60. The Harlem Renaissance Series: Claude McKay

Posted: December 9, 2009 in African American, Black entertainment, Black History, Black Pride, Culture
Tags: , , ,

Claude McKay (September 15, 1890 – May 22, 1948)

Claude McKay was born Festus Claudius McKay in Sunny Ville, Clarendon Parish, Jamaica, the son of farmers. The youngest of eleven children, McKay was sent at an early age to live with his oldest brother, a schoolteacher, so that he could be given the best education available.

McKay was an avid reader who began to write poetry at the age of ten. In 1907, McKay came to the attention of Walter Jekyll, an English gentleman residing in Jamaica who became his mentor. Mr. Jekyll encouraged McKay to write dialect verse. Jekyll later set some of McKay’s verse to music. Two volumes of Jamaican dialect verse, Songs of Jamaica and Constab Ballads were published in 1912. By then he was just 22 years old.

Mc Kay immigrated to the U.S. to attend Tuskegee Institute after hearing about the work of Booker T. Washington. In no time, the shock of American racism turned him from the conservatism of his youth. Much of his writings are a reflection of that shock he felt about American racism. He also attended Kansas State Teachers College between 1912 and 1914. McKay moved to New York in 1914, where he contributed regularly to The Liberator, the leading journal of avant-garde politics and art at that time.

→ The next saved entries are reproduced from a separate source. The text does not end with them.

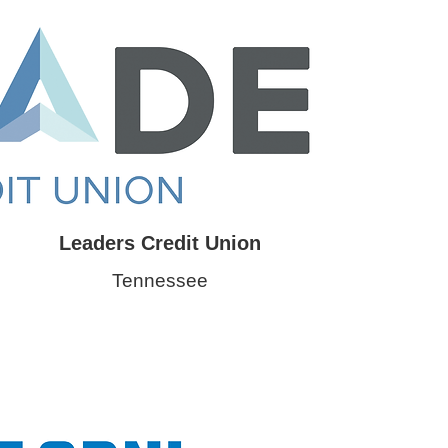
Leaders Credit Union
Tennessee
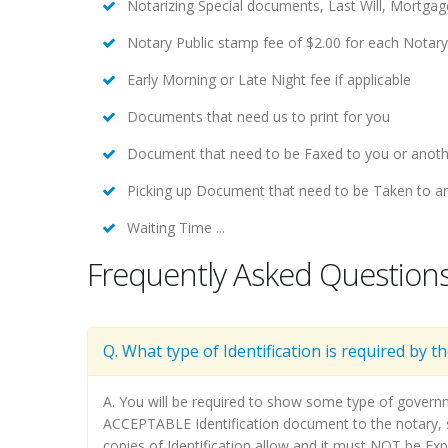
Notarizing Special documents, Last Will, Mortga
Notary Public stamp fee of $2.00 for each Notar
Early Morning or Late Night fee if applicable
Documents that need us to print for you
Document that need to be Faxed to you or anoth
Picking up Document that need to be Taken to an
Waiting Time ...
Frequently Asked Question
Q. What type of Identification is required by t
A. You will be required to show some type of govern
ACCEPTABLE Identification document to the notary, su
copies of Identification allow and it must NOT be Exp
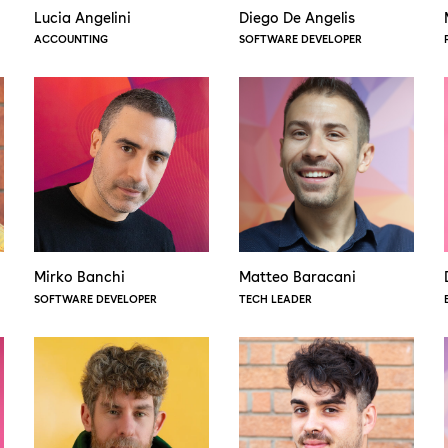
Lucia Angelini
Diego De Angelis
ACCOUNTING
SOFTWARE DEVELOPER
Mirko Banchi
Matteo Baracani
SOFTWARE DEVELOPER
TECH LEADER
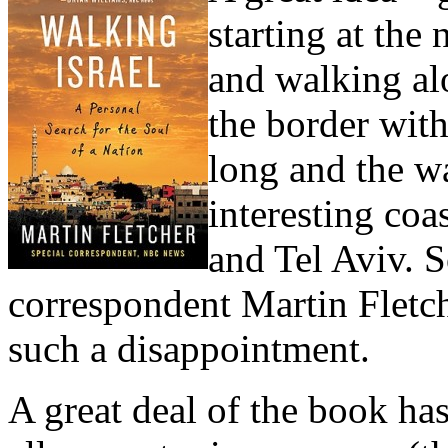
starting at the
and walking alo
the border wit
long and the w
interesting coa
and Tel Aviv. S
correspondent Martin Fletche
such a disappointment.
A great deal of the book has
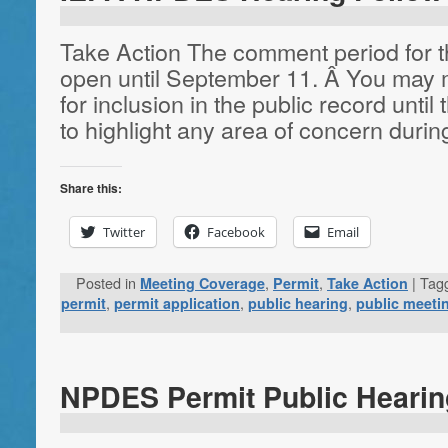
Take Action The comment period for t
open until September 11. Â You may 
for inclusion in the public record until 
to highlight any area of concern duri
Share this:
Twitter
Facebook
Email
Posted in
,
,
|
Tag
Meeting Coverage
Permit
Take Action
,
,
,
permit
permit application
public hearing
public meeti
NPDES Permit Public Hearin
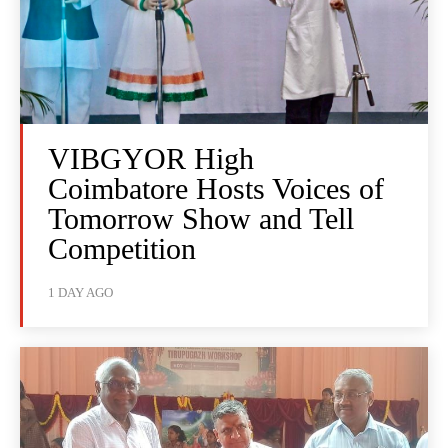
VIBGYOR High
Coimbatore Hosts Voices of
Tomorrow Show and Tell
Competition
1 DAY AGO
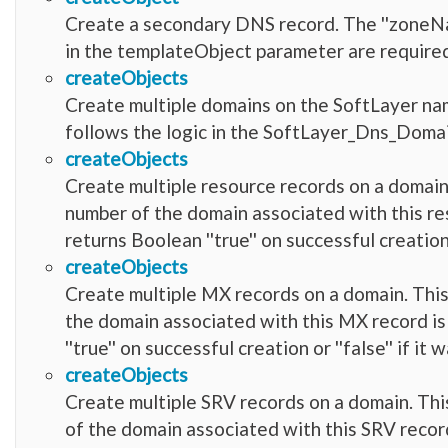
Create a secondary DNS record. The ''zoneName
in the templateObject parameter are require
createObjects
Create multiple domains on the SoftLayer nam
follows the logic in the SoftLayer_Dns_Domai
createObjects
Create multiple resource records on a domain.
number of the domain associated with this res
returns Boolean ''true'' on successful creation 
createObjects
Create multiple MX records on a domain. This 
the domain associated with this MX record is
''true'' on successful creation or ''false'' if i
createObjects
Create multiple SRV records on a domain. This
of the domain associated with this SRV record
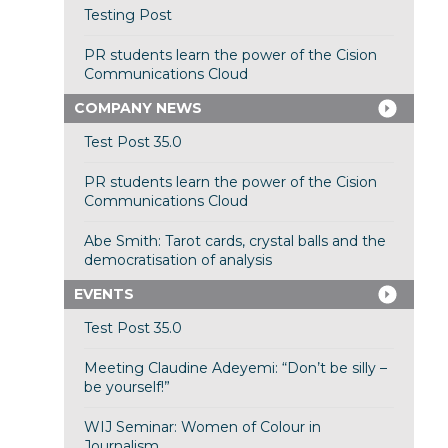
Testing Post
PR students learn the power of the Cision
Communications Cloud
COMPANY NEWS
Test Post 35.0
PR students learn the power of the Cision
Communications Cloud
Abe Smith: Tarot cards, crystal balls and the
democratisation of analysis
EVENTS
Test Post 35.0
Meeting Claudine Adeyemi: “Don’t be silly –
be yourself!”
WIJ Seminar: Women of Colour in
Journalism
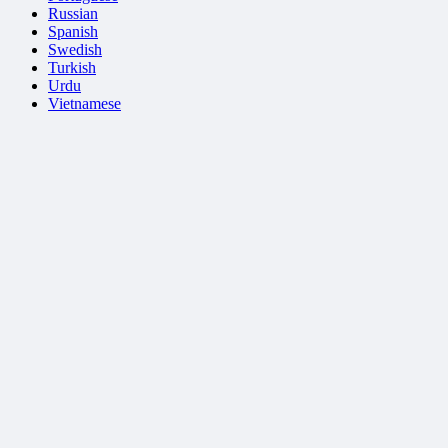
Russian
Spanish
Swedish
Turkish
Urdu
Vietnamese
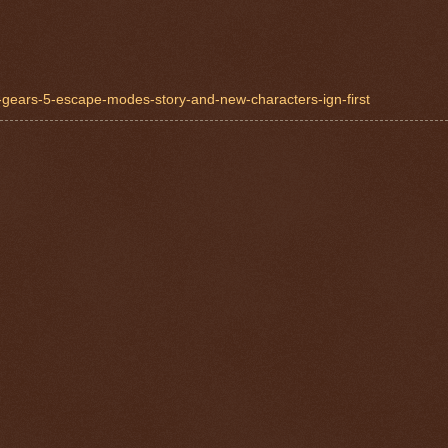
n-gears-5-escape-modes-story-and-new-characters-ign-first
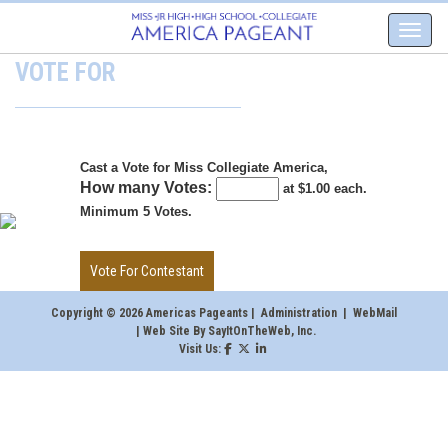
VOTE FOR
Cast a Vote for Miss Collegiate America,
How many Votes:
at $1.00 each.
Minimum 5 Votes.
Copyright © 2026 Americas Pageants |
Administration
|
WebMail
| Web Site By
SayItOnTheWeb, Inc
.
Visit Us:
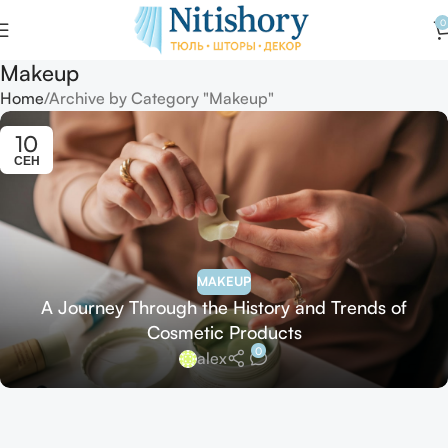
0
Makeup
Home
Archive by Category "Makeup"
10
СЕН
MAKEUP
A Journey Through the History and Trends of
Cosmetic Products
0
alex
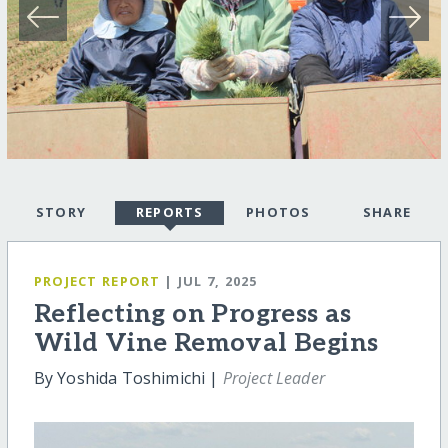
STORY
REPORTS
PHOTOS
SHARE
PROJECT REPORT
| JUL 7, 2025
Reflecting on Progress as
Wild Vine Removal Begins
By Yoshida Toshimichi |
Project Leader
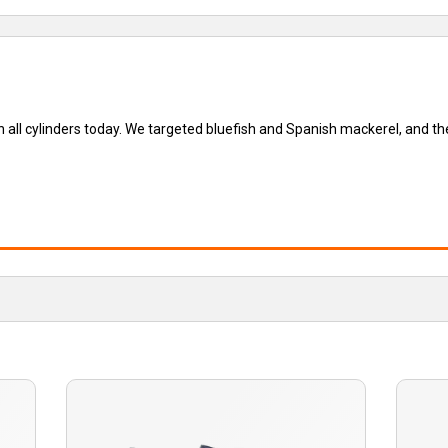
all cylinders today. We targeted bluefish and Spanish mackerel, and the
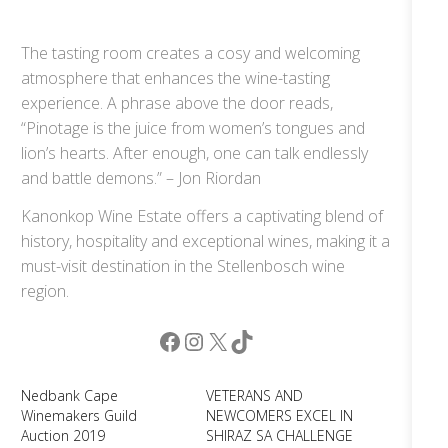
The tasting room creates a cosy and welcoming
atmosphere that enhances the wine-tasting
experience. A phrase above the door reads,
“Pinotage is the juice from women’s tongues and
lion’s hearts. After enough, one can talk endlessly
and battle demons.” – Jon Riordan
Kanonkop Wine Estate offers a captivating blend of
history, hospitality and exceptional wines, making it a
must-visit destination in the Stellenbosch wine
region.
Facebook
Instagram
X
TikTok
Nedbank Cape
VETERANS AND
Winemakers Guild
NEWCOMERS EXCEL IN
Auction 2019
SHIRAZ SA CHALLENGE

With the publication of two volumes of poetry, Spring in New Hampshire (1920) and Harlem Shadows (1922), McKay emerged as the first and most militant voice of the Harlem Renaissance. Langston Hughes and Countee Cullen, identified McKay as a leading inspirational force, even though he did not write modern verse. His work was lyrically prosed and he also published sonnets. After 1922, McKay lived successively in the Soviet Union, France, Spain, and Morocco. While in the Soviet Union he compiled his journalistic essays into a book, The Negroes in America, which was not published in the United States until 1979.

McKay wanted readers to know about the vitality and essential health of the uprooted black vagabonds of urban America and Europe. Claude McKay wrote a novel called Home to Harlem (1928) that became the most popular novel written by an African American at that time. After returning to America in 1934, McKay was attacked by the Communists for repudiating their dogmas and by liberal whites and blacks for his criticism of integrationist-oriented civil rights groups. McKay advocated full civil liberties and racial solidarity.

He wrote for various magazines and newspapers, including the New Leader and the New York Amsterdam News. He also wrote an autobiography, A Long Way from Home (1937), and a study, Harlem: Negro Metropolis (1940). In 1944, he relocated to Chicago and died in 1948 due to congestice heart failure. His second autobiography, My Green Hills of Jamaica, was published after Mc Kay died, in 1979.